▶ [EXCERPTED PASSAGE]:
****************

The saga of the senior counsel, the hotel owner and the miniature Pomeranian
The saga of the miniature Pom, and the owners of Marlfield House ended up before a tribunal last week, writes Liam Collins
Eighty-year-old champion Bridge-playing barrister Barbara Seligman was wheeling her 14-year-old miniature toy Pomeranian dog Topaz in a pram towards the apartment she rents in Gorey from Mary Bowe - owner of Marlfield House - when a neighbour stopped her to admire 'the baby'.
"It's a dog... you can't keep a dog in here," was the neighbour's startled reaction on seeing the 5lb Topaz nestling in a blanket.
Ms Seligman, whose late husband Don was also a well-known SC, thought nothing more about it until she received a letter from local auctioneer Frank Pierce, acting as the agent for Mary Bowe and her daughter Margaret, telling her either Topaz goes or she does.

****************

▶ [DATA SUPPLIED]:
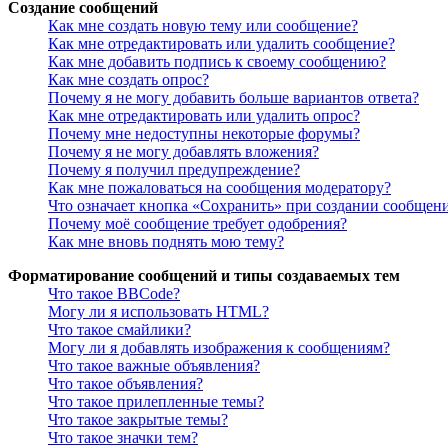
Создание сообщений
Как мне создать новую тему или сообщение?
Как мне отредактировать или удалить сообщение?
Как мне добавить подпись к своему сообщению?
Как мне создать опрос?
Почему я не могу добавить больше вариантов ответа?
Как мне отредактировать или удалить опрос?
Почему мне недоступны некоторые форумы?
Почему я не могу добавлять вложения?
Почему я получил предупреждение?
Как мне пожаловаться на сообщения модератору?
Что означает кнопка «Сохранить» при создании сообщен
Почему моё сообщение требует одобрения?
Как мне вновь поднять мою тему?
Форматирование сообщений и типы создаваемых тем
Что такое BBCode?
Могу ли я использовать HTML?
Что такое смайлики?
Могу ли я добавлять изображения к сообщениям?
Что такое важные объявления?
Что такое объявления?
Что такое прилепленные темы?
Что такое закрытые темы?
Что такое значки тем?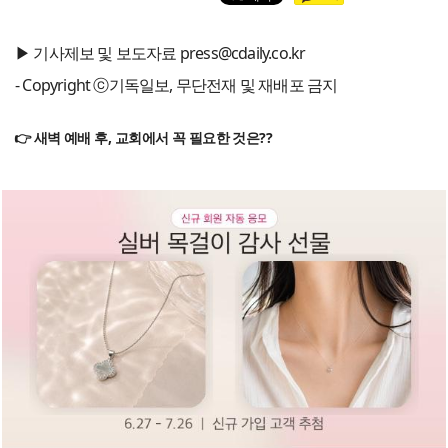
▶ 기사제보 및 보도자료 press@cdaily.co.kr
- Copyright ⓒ기독일보, 무단전재 및 재배포 금지
👉 새벽 예배 후, 교회에서 꼭 필요한 것은??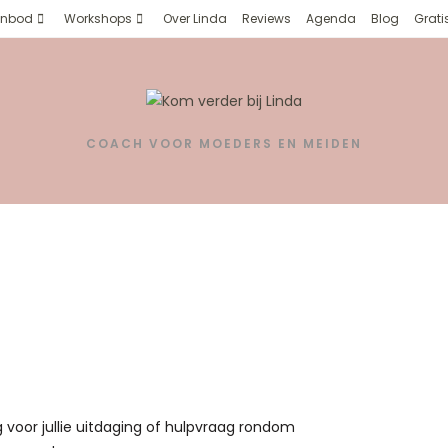
nbod
Workshops
Over Linda
Reviews
Agenda
Blog
Grati
COACH VOOR MOEDERS EN MEIDEN
voor jullie uitdaging of hulpvraag rondom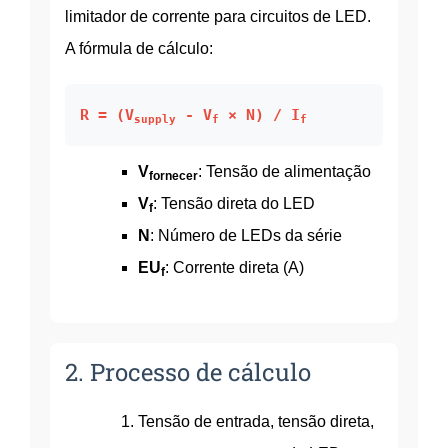
limitador de corrente para circuitos de LED.
A fórmula de cálculo:
R = (V
- V
× N) / I
supply
f
f
V
: Tensão de alimentação
fornecer
V
: Tensão direta do LED
f
N
: Número de LEDs da série
EU
: Corrente direta (A)
f
2. Processo de cálculo
Tensão de entrada, tensão direta,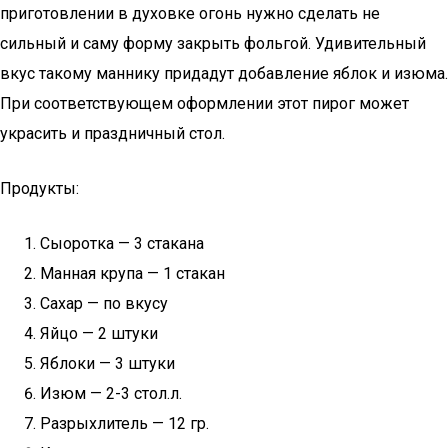
приготовлении в духовке огонь нужно сделать не
сильный и саму форму закрыть фольгой. Удивительный
вкус такому маннику придадут добавление яблок и изюма.
При соответствующем оформлении этот пирог может
украсить и праздничный стол.
Продукты:
Сыоротка — 3 стакана
Манная крупа — 1 стакан
Сахар — по вкусу
Яйцо — 2 штуки
Яблоки — 3 штуки
Изюм — 2-3 стол.л.
Разрыхлитель — 12 гр.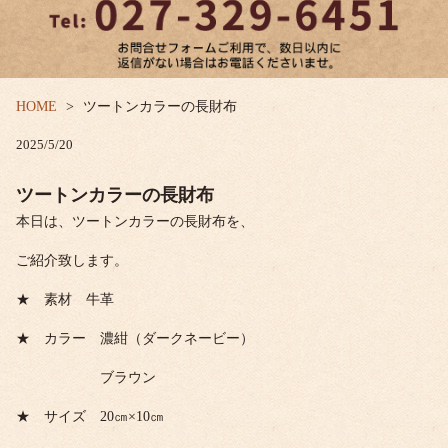
HOME
ツートンカラーの長財布
2025/5/20
ツートンカラーの長財布
本日は、ツートンカラーの長財布を、
ご紹介致します。
★ 素材 牛革
★ カラー 濃紺（ダークネービー）
ブラウン
★ サイズ 20㎝×10㎝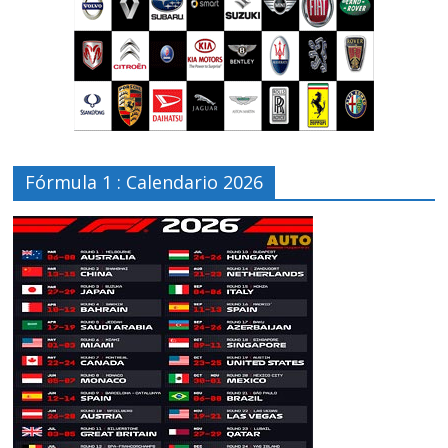
Fórmula 1 : Calendario 2026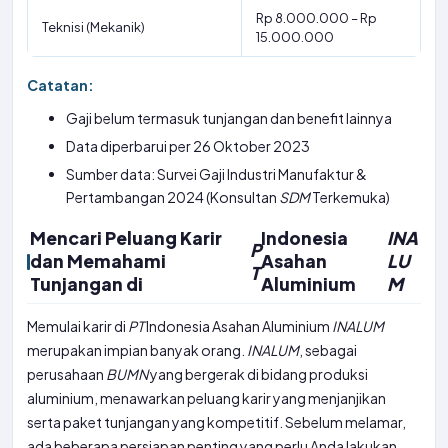
Rp 8.000.000 – Rp
Teknisi (Mekanik)
15.000.000
Catatan:
Gaji belum termasuk tunjangan dan benefit lainnya
Data diperbarui per 26 Oktober 2023
Sumber data: Survei Gaji Industri Manufaktur &
Pertambangan 2024 (Konsultan
SDM
Terkemuka)
Mencari Peluang Karir
Indonesia
INA
P
dan Memahami
Asahan
LU
T
Tunjangan di
Aluminium
M
Memulai karir di
PT
Indonesia Asahan Aluminium
INALUM
merupakan impian banyak orang.
INALUM
, sebagai
perusahaan
BUMN
yang bergerak di bidang produksi
aluminium, menawarkan peluang karir yang menjanjikan
serta paket tunjangan yang kompetitif. Sebelum melamar,
ada beberapa persiapan penting yang perlu Anda lakukan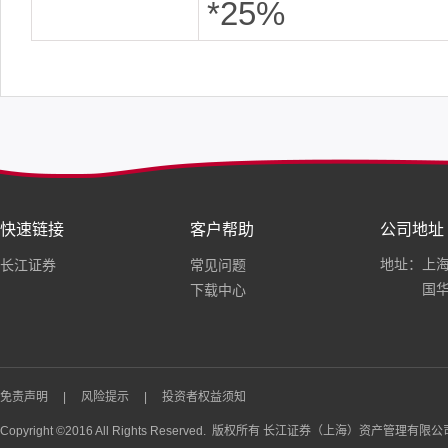
*25%
快速链接
客户帮助
公司地址
地址：上海
长江证券
常见问题
国华
下载中心
免责声明
|
风险提示
|
投资者权益须知
Copyright ©2016 All Rights Reserved. 版权所有 长江证券（上海）资产管理有限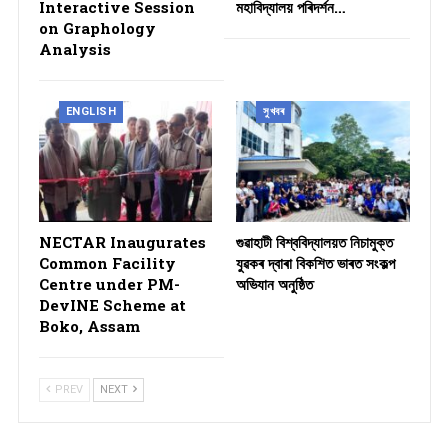
Interactive Session
মহাবিদ্যালয় পৰিদৰ্শন…
on Graphology
Analysis
ENGLISH
সুখবৰ
NECTAR Inaugurates
গুৱাহাটী বিশ্ববিদ্যালয়ত নিচামুক্ত
Common Facility
যুৱকৰ দ্বাৰা বিকশিত ভাৰত সংকল্প
Centre under PM-
অভিযান অনুষ্ঠিত
DevINE Scheme at
Boko, Assam
PREV
NEXT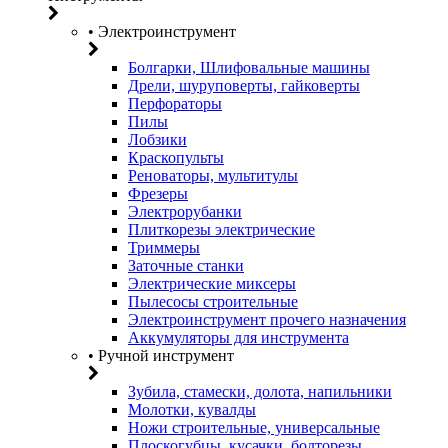
• Электроинструмент
Болгарки, Шлифовальные машины
Дрели, шуруповерты, гайковерты
Перфораторы
Пилы
Лобзики
Краскопульты
Реноваторы, мультитулы
Фрезеры
Электрорубанки
Плиткорезы электрические
Триммеры
Заточные станки
Электрические миксеры
Пылесосы строительные
Электроинструмент прочего назначения
Аккумуляторы для инструмента
• Ручной инструмент
Зубила, стамески, долота, напильники
Молотки, кувалды
Ножи строительные, универсальные
Плоскогубцы, кусачки, болторезы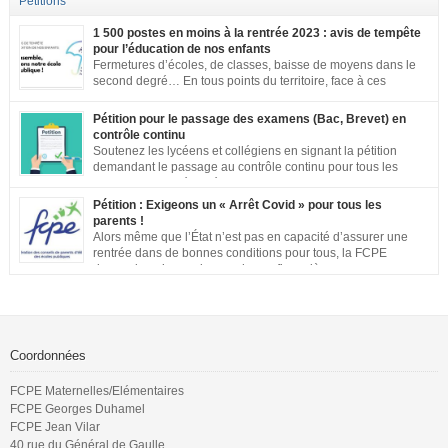
Pétitions
1 500 postes en moins à la rentrée 2023 : avis de tempête
pour l’éducation de nos enfants
Fermetures d’écoles, de classes, baisse de moyens dans le
second degré… En tous points du territoire, face à ces
annonces inacceptables, vos mobilisations se multiplient.
Notre société a aujourd’hui une dette de bienveillance envers tous les
Pétition pour le passage des examens (Bac, Brevet) en
enfants et adolescents de ce pays. En effet, être un enfant ou un adolescent
contrôle continu
dans le contexte actuel est […]
Soutenez les lycéens et collégiens en signant la pétition
demandant le passage au contrôle continu pour tous les
examens. Les inégalités territoriales et locales sont trop
importantes : établissements qui ne respectent pas les jauges, cours en
Pétition : Exigeons un « Arrêt Covid » pour tous les
distanciel inexistants, manque de préparation…. Vous pouvez signer la
parents !
pétition ici
Alors même que l’État n’est pas en capacité d’assurer une
rentrée dans de bonnes conditions pour tous, la FCPE
demande qu’une prise en charge financière, sans aucune
perte de salaire, soit rétablie pour tous les parents qui souhaiteront ou
devront s’occuper de leurs enfants jusqu’à ce que la situation sanitaire de
notre pays permette un […]
Coordonnées
FCPE Maternelles/Elémentaires
FCPE Georges Duhamel
FCPE Jean Vilar
40 rue du Général de Gaulle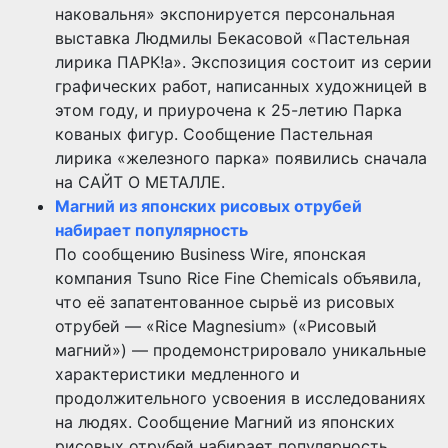
наковальня» экспонируется персональная
выставка Людмилы Бекасовой «Пастельная
лирика ПАРК!а». Экспозиция состоит из серии
графических работ, написанных художницей в
этом году, и приурочена к 25-летию Парка
кованых фигур. Сообщение Пастельная
лирика «железного парка» появились сначала
на САЙТ О МЕТАЛЛЕ.
Магний из японских рисовых отрубей
набирает популярность
По сообщению Business Wire, японская
компания Tsuno Rice Fine Chemicals объявила,
что её запатентованное сырьё из рисовых
отрубей — «Rice Magnesium» («Рисовый
магний») — продемонстрировало уникальные
характеристики медленного и
продолжительного усвоения в исследованиях
на людях. Сообщение Магний из японских
рисовых отрубей набирает популярность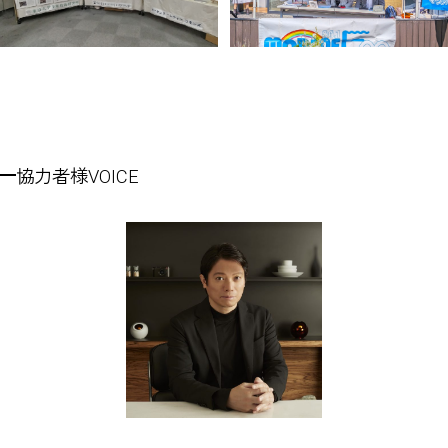
協力者様VOICE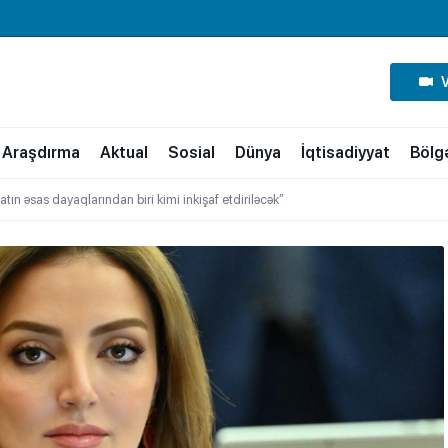
Araşdırma
Aktual
Sosial
Dünya
İqtisadiyyat
Bölg
tın əsas dayaqlarından biri kimi inkişaf etdiriləcək”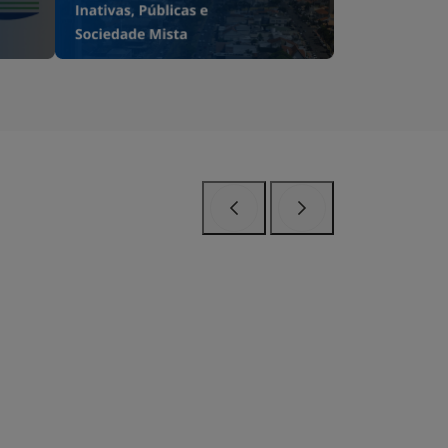
Anterior
Próximo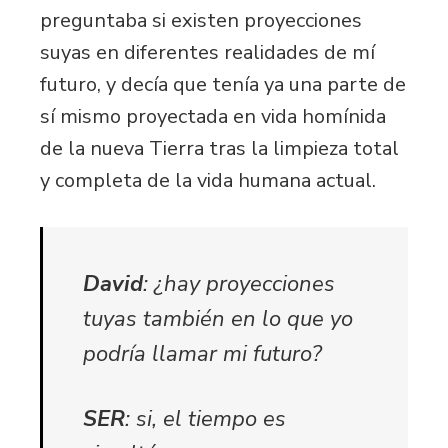
preguntaba si existen proyecciones
suyas en diferentes realidades de mí
futuro, y decía que tenía ya una parte de
sí mismo proyectada en vida homínida
de la nueva Tierra tras la limpieza total
y completa de la vida humana actual.
David
: ¿hay proyecciones
tuyas también en lo que yo
podría llamar mi futuro?
SER
: si, el tiempo es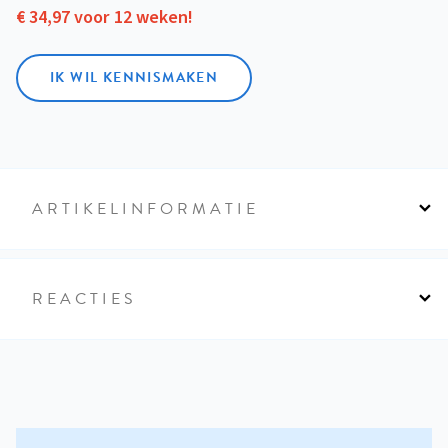
€ 34,97 voor 12 weken!
IK WIL KENNISMAKEN
ARTIKELINFORMATIE
REACTIES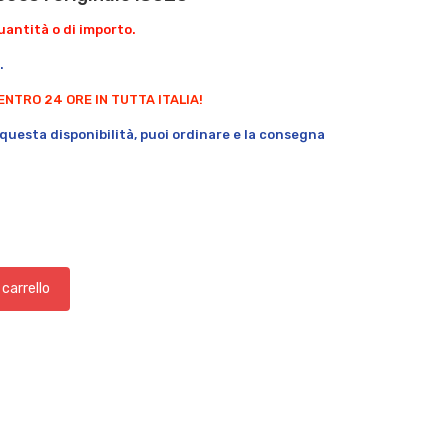
antità o di importo.
.
ENTRO 24 ORE IN TUTTA ITALIA!
questa disponibilità, puoi ordinare e la consegna
 carrello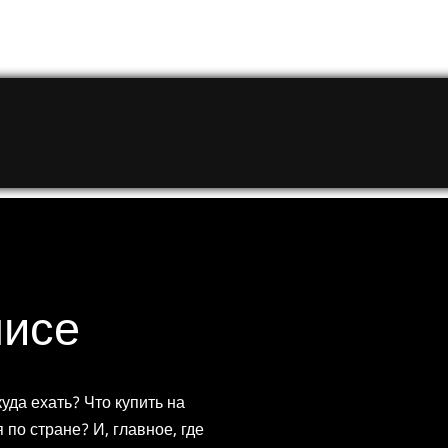
нисе
куда ехать? Что купить на
 по стране? И, главное, где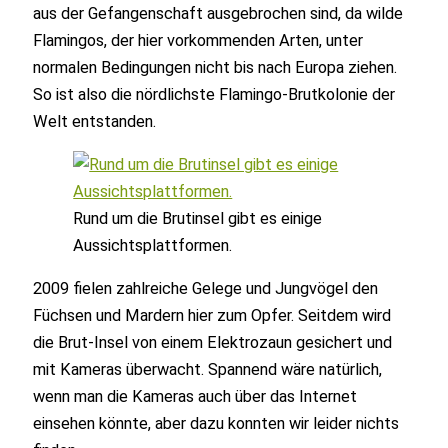
aus der Gefangenschaft ausgebrochen sind, da wilde
Flamingos, der hier vorkommenden Arten, unter
normalen Bedingungen nicht bis nach Europa ziehen.
So ist also die nördlichste Flamingo-Brutkolonie der
Welt entstanden.
Rund um die Brutinsel gibt es einige
Aussichtsplattformen.
2009 fielen zahlreiche Gelege und Jungvögel den
Füchsen und Mardern hier zum Opfer. Seitdem wird
die Brut-Insel von einem Elektrozaun gesichert und
mit Kameras überwacht. Spannend wäre natürlich,
wenn man die Kameras auch über das Internet
einsehen könnte, aber dazu konnten wir leider nichts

****************

▶ [SET OF TASKS]:
a. Answer each of these questions using the Pomeranian article:
(i) How old is Topaz?
(ii) Who is the local auctioneer acting as agent for Mary Bowe and her daughter?
(iii) How much does Topaz weigh?
b. List every person named in the Pomeranian article.
c. Quote the stretch of the Pomeranian article that opens with the words "The saga of the senior" and closes with "or she does.".

▶ [EXERCISE ANSWERS]:
a.
(i) 14 years old
(ii) Frank Pierce
(iii) 5lb

b. Liam Collins, Barbara Seligman, Mary Bowe, Don, Frank Pierce, Margaret

c.
The saga of the senior counsel, the hotel owner and the miniature Pomeranian
The saga of the miniature Pom, and the owners of Marlfield House ended up before a tribunal last week, writes Liam Collins
Eighty-year-old champion Bridge-playing barrister Barbara Seligman was wheeling her 14-year-old miniature toy Pomeranian dog Topaz in a pram towards the apartment she rents in Gorey from Mary Bowe - owner of Marlfield House - when a neighbour stopped her to admire 'the baby'.
"It's a dog... you can't keep a dog in here," was the neighbour's startled reaction on seeing the 5lb Topaz nestling in a blanket.
Ms Seligman, whose late husband Don was also a well-known SC, thought nothing more about it until she received a letter from local auctioneer Frank Pierce, acting as the agent for Mary Bowe and her daughter Margaret, telling her either Topaz goes or she does.